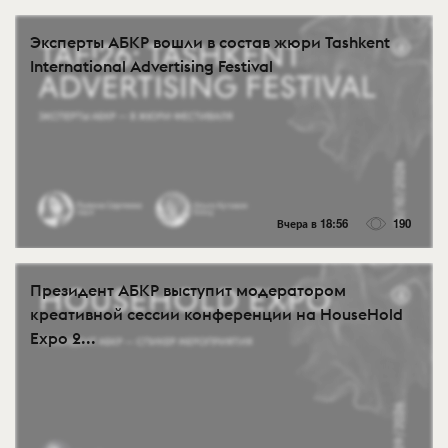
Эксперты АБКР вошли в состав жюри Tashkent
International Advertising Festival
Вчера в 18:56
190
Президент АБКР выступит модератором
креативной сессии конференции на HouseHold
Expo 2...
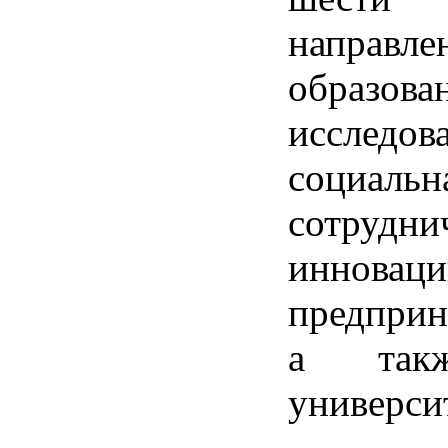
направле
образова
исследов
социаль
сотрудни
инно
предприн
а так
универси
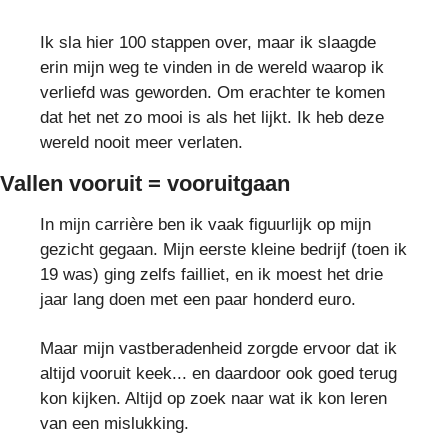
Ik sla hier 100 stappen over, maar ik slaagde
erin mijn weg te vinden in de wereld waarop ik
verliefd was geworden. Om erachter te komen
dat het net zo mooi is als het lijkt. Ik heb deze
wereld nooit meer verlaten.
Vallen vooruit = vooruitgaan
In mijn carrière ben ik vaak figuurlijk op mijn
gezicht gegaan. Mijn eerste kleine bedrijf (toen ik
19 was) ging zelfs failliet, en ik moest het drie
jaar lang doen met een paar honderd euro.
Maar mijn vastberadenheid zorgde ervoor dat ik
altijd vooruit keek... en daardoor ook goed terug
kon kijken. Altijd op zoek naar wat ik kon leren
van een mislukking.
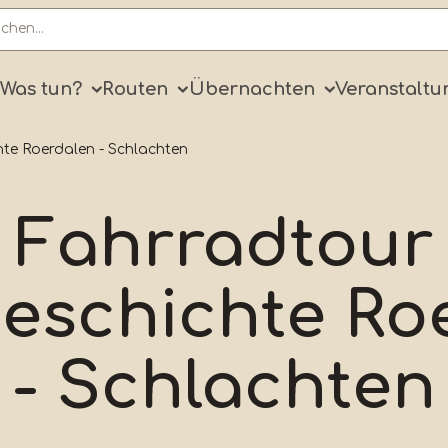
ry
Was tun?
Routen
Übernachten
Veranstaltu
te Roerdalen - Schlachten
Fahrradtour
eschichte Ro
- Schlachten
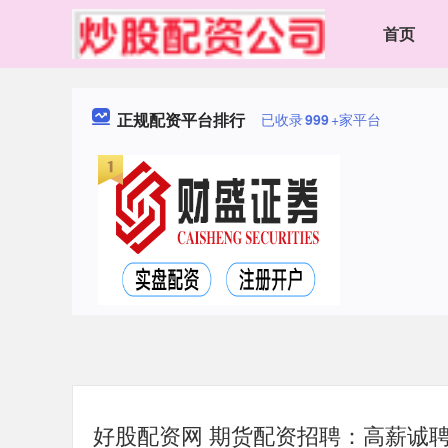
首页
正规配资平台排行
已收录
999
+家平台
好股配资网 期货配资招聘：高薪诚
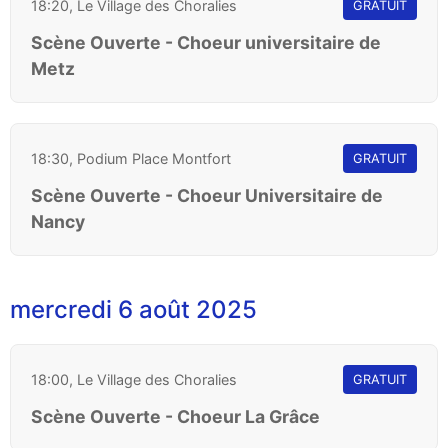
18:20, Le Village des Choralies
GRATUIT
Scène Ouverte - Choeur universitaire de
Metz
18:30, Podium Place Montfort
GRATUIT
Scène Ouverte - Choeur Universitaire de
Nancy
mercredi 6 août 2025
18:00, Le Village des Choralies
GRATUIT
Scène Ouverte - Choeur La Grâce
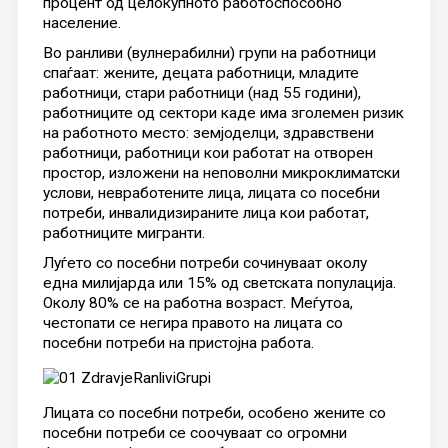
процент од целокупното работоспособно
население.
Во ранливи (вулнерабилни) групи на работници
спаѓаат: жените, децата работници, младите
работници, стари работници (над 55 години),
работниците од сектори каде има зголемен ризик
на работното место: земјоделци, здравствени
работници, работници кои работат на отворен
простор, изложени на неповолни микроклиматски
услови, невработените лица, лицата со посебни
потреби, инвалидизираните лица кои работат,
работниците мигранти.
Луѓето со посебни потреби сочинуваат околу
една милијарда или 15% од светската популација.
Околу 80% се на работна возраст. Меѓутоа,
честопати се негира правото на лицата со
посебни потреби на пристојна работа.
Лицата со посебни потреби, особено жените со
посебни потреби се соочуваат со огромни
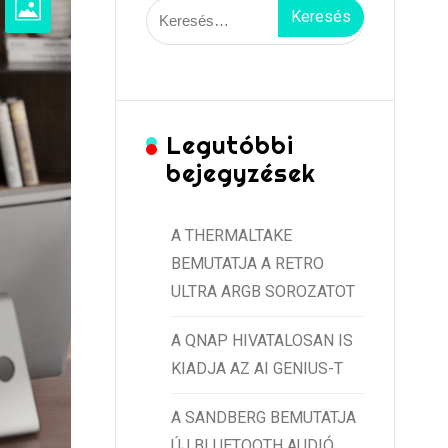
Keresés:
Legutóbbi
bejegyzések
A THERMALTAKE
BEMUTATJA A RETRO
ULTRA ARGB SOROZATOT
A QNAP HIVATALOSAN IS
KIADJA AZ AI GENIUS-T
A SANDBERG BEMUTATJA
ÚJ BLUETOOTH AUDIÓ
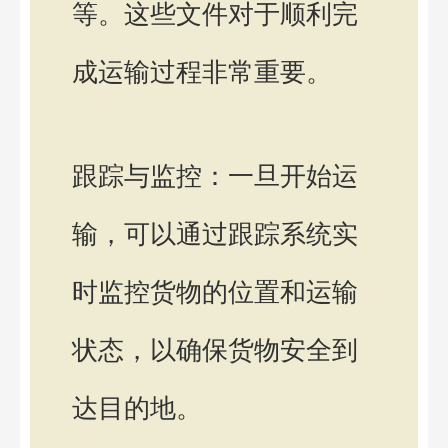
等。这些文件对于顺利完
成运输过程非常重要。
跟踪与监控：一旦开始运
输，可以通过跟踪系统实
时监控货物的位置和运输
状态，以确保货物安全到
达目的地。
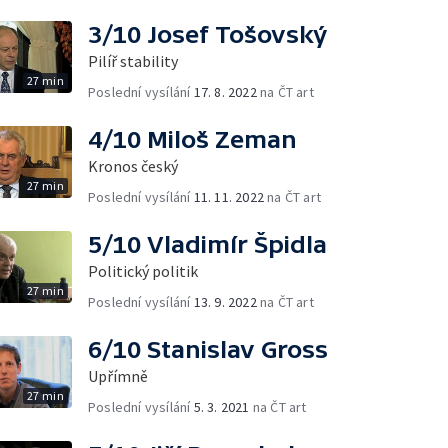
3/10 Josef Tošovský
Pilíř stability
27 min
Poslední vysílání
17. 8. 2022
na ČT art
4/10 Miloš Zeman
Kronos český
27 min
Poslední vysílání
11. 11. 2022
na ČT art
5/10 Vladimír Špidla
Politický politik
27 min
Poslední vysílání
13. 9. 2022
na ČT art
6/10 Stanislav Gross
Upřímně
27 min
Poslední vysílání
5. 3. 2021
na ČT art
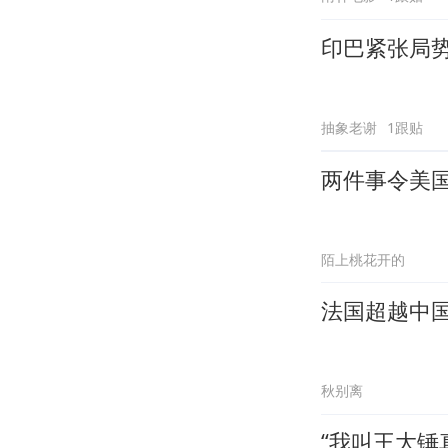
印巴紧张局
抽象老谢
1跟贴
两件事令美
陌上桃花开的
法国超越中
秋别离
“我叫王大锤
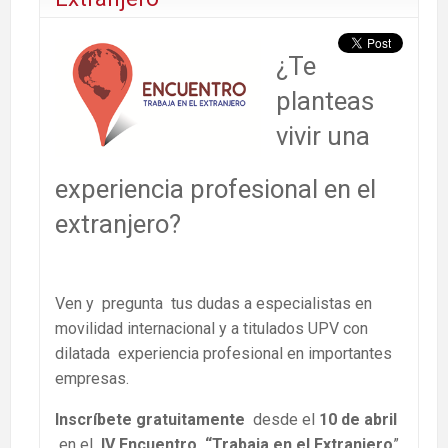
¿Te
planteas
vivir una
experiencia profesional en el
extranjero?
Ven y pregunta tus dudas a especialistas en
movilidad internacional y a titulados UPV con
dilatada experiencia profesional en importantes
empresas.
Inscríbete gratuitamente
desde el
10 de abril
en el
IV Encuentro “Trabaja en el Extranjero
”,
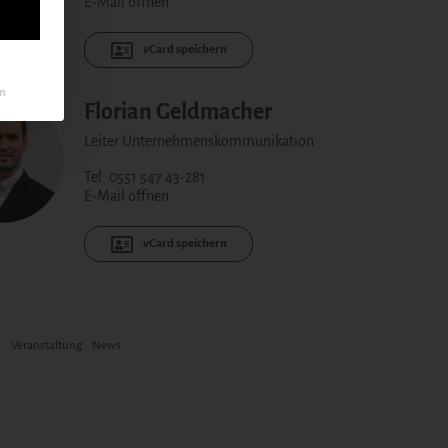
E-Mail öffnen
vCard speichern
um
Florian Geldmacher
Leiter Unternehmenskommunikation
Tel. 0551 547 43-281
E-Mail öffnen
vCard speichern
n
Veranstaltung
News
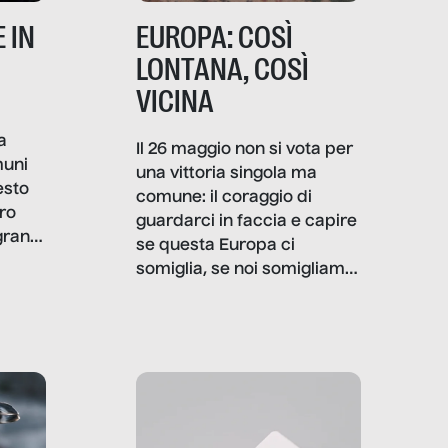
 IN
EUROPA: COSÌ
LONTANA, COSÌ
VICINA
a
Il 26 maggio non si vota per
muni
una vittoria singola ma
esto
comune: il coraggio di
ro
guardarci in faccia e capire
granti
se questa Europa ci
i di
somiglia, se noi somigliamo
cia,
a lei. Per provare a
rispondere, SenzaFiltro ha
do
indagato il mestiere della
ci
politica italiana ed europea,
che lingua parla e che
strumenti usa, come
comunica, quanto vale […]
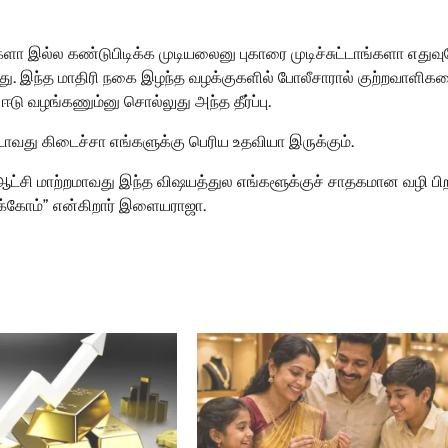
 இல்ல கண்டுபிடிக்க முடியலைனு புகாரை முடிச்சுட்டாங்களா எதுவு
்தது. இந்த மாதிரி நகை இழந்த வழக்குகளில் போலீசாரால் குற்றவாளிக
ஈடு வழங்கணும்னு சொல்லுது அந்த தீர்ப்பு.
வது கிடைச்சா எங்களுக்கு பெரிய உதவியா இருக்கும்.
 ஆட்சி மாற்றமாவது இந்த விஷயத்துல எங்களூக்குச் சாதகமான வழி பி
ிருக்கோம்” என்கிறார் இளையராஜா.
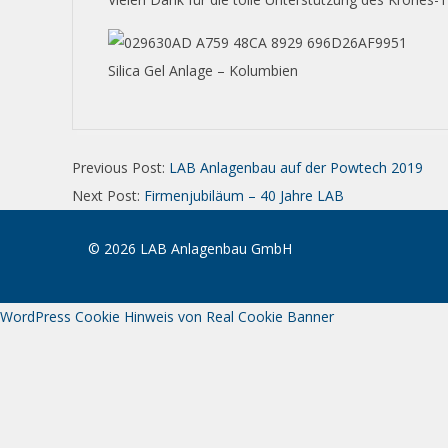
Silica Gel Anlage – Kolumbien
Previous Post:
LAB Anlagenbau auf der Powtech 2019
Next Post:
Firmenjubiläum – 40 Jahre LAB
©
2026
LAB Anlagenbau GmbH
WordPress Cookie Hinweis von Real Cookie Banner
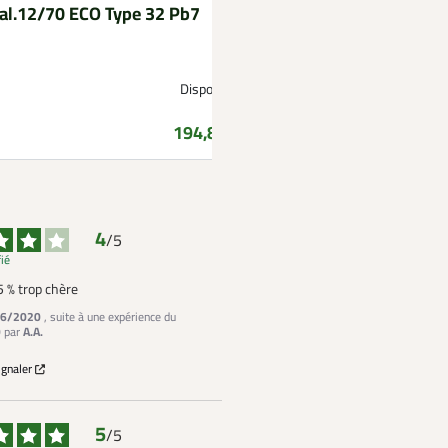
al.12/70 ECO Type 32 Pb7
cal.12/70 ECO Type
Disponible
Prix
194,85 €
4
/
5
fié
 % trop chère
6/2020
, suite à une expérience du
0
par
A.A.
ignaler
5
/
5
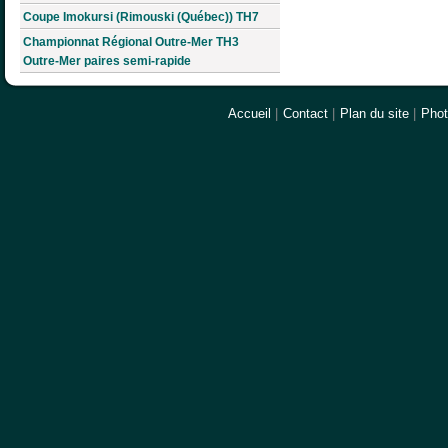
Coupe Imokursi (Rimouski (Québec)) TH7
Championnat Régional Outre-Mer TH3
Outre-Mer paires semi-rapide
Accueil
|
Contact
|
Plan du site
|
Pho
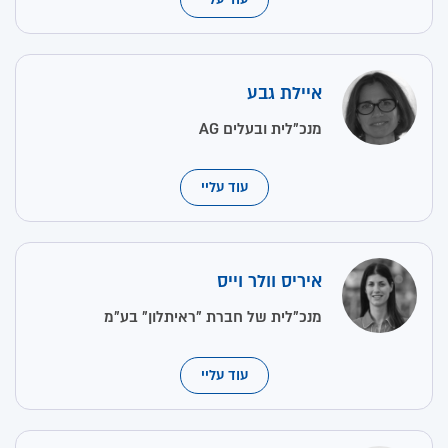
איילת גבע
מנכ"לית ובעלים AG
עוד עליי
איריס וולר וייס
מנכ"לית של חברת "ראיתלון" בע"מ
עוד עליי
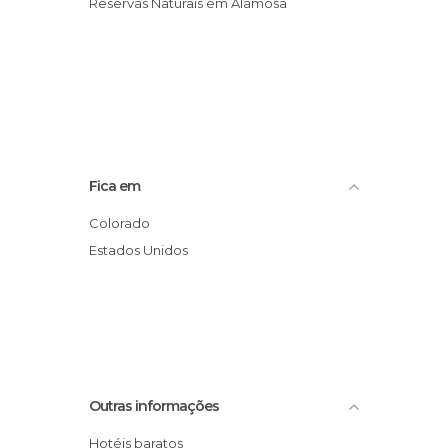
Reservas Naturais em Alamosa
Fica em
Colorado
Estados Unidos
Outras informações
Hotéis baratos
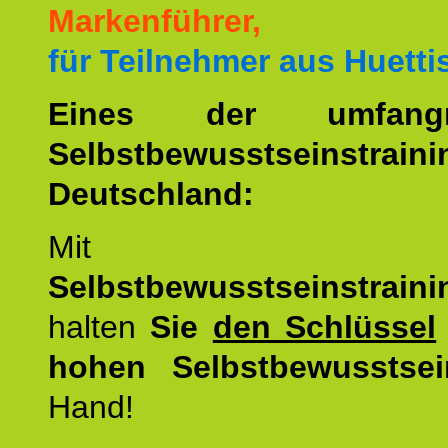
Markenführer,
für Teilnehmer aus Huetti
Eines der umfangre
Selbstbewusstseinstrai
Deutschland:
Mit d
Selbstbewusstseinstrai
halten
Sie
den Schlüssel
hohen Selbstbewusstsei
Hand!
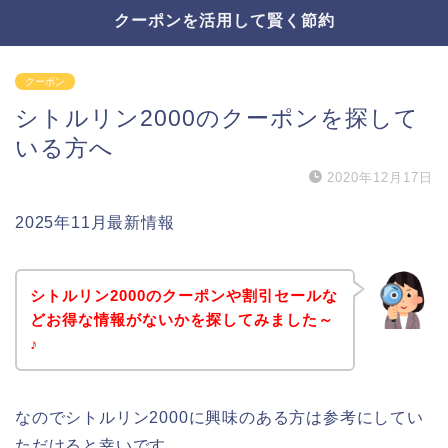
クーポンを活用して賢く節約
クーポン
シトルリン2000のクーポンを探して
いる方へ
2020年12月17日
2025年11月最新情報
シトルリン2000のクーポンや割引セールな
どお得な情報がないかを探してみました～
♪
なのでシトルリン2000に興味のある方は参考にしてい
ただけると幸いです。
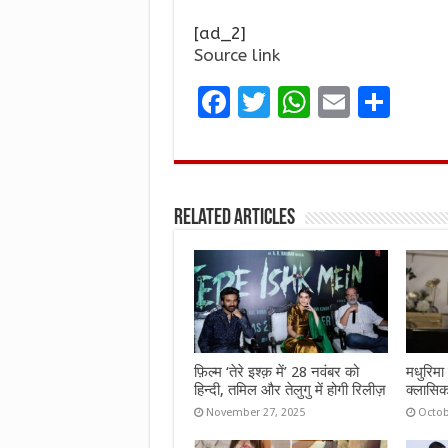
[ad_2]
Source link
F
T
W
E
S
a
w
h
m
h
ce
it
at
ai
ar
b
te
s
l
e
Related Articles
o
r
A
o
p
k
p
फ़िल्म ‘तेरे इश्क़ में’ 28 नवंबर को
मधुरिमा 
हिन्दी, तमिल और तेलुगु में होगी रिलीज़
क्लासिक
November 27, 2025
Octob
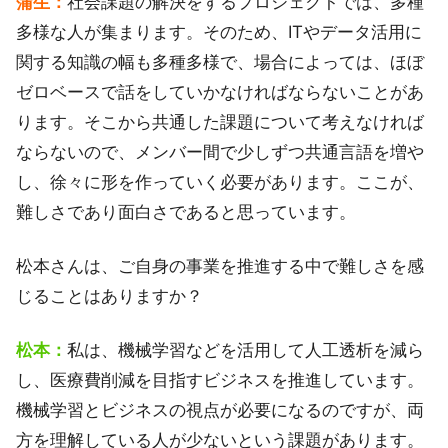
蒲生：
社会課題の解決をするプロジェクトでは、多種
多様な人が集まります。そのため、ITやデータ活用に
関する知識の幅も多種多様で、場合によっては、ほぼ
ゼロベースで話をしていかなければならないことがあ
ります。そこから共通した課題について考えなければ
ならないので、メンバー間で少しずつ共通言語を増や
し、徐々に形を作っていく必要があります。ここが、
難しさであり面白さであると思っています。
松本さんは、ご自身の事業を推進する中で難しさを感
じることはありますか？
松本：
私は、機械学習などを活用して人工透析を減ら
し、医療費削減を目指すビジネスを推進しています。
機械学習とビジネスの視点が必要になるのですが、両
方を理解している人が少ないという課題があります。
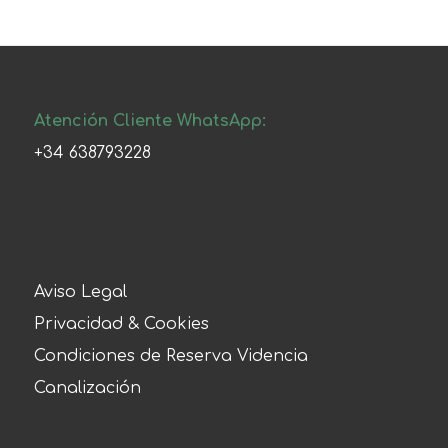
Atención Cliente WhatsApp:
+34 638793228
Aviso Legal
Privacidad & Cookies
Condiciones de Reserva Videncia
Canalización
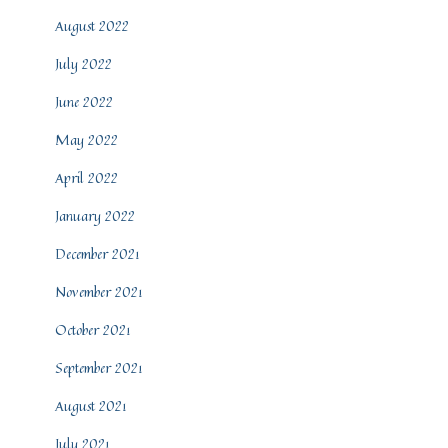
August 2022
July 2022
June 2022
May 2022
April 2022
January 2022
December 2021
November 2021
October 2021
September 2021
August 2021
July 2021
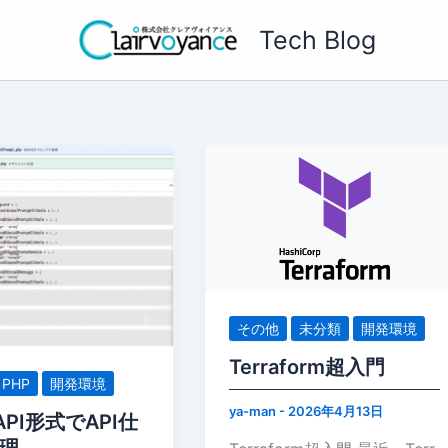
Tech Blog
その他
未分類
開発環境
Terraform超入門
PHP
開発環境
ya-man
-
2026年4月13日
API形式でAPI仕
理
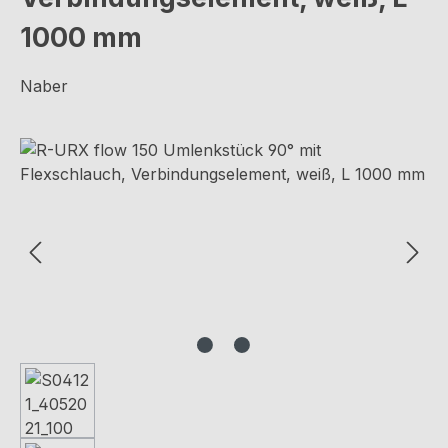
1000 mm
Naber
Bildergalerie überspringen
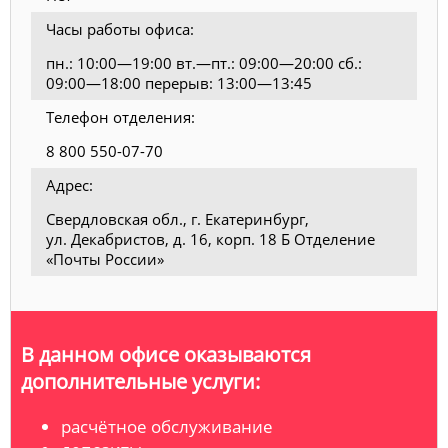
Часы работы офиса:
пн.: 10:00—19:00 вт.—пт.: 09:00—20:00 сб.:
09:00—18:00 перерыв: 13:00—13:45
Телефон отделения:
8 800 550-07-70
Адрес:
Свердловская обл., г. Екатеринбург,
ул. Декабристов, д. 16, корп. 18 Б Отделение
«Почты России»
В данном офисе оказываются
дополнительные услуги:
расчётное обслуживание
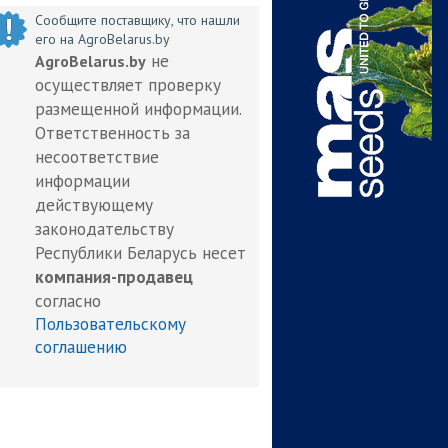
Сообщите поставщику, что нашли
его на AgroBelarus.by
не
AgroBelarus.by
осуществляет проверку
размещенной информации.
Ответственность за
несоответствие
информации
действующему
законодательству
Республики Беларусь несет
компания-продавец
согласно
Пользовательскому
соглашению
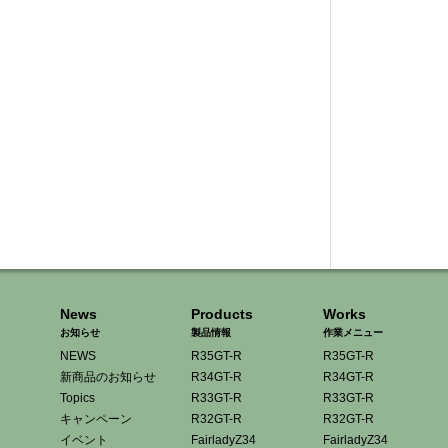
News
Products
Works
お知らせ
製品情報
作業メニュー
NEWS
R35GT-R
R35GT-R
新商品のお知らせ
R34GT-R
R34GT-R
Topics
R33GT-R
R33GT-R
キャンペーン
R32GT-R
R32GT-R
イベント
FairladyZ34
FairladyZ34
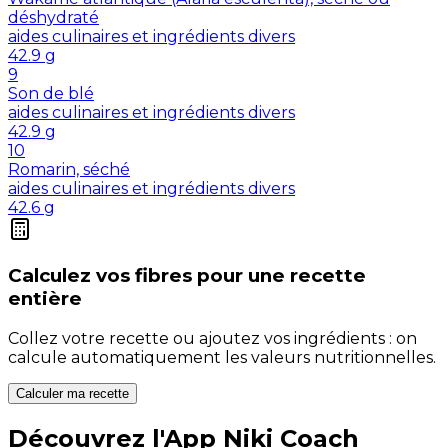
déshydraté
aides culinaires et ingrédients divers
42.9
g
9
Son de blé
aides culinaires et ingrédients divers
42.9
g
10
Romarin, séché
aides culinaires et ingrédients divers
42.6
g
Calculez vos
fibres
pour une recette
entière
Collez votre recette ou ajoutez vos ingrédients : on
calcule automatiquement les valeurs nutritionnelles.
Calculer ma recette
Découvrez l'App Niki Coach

The problem: Please reproduce the listing exactly from its opening line through the line that contains "jaar lang doen met een paar honderd euro.", both included, with all pictures omitted.

Solution below:
Эксперты АБКР вошли в состав жюри Tashkent
International Advertising Festival
Вчера в 18:56
190
Президент АБКР выступит модератором
креативной сессии конференции на HouseHold
Expo 2...
направле
образова
исследов
социаль
сотрудни
инно
предприн
а так
универси
Ik sla hier 100 stappen over, maar ik slaagde
erin mijn weg te vinden in de wereld waarop ik
verliefd was geworden. Om erachter te komen
dat het net zo mooi is als het lijkt. Ik heb deze
wereld nooit meer verlaten.
Vallen vooruit = vooruitgaan
In mijn carrière ben ik vaak figuurlijk op mijn
gezicht gegaan. Mijn eerste kleine bedrijf (toen ik
19 was) ging zelfs failliet, en ik moest het drie
jaar lang doen met een paar honderd euro.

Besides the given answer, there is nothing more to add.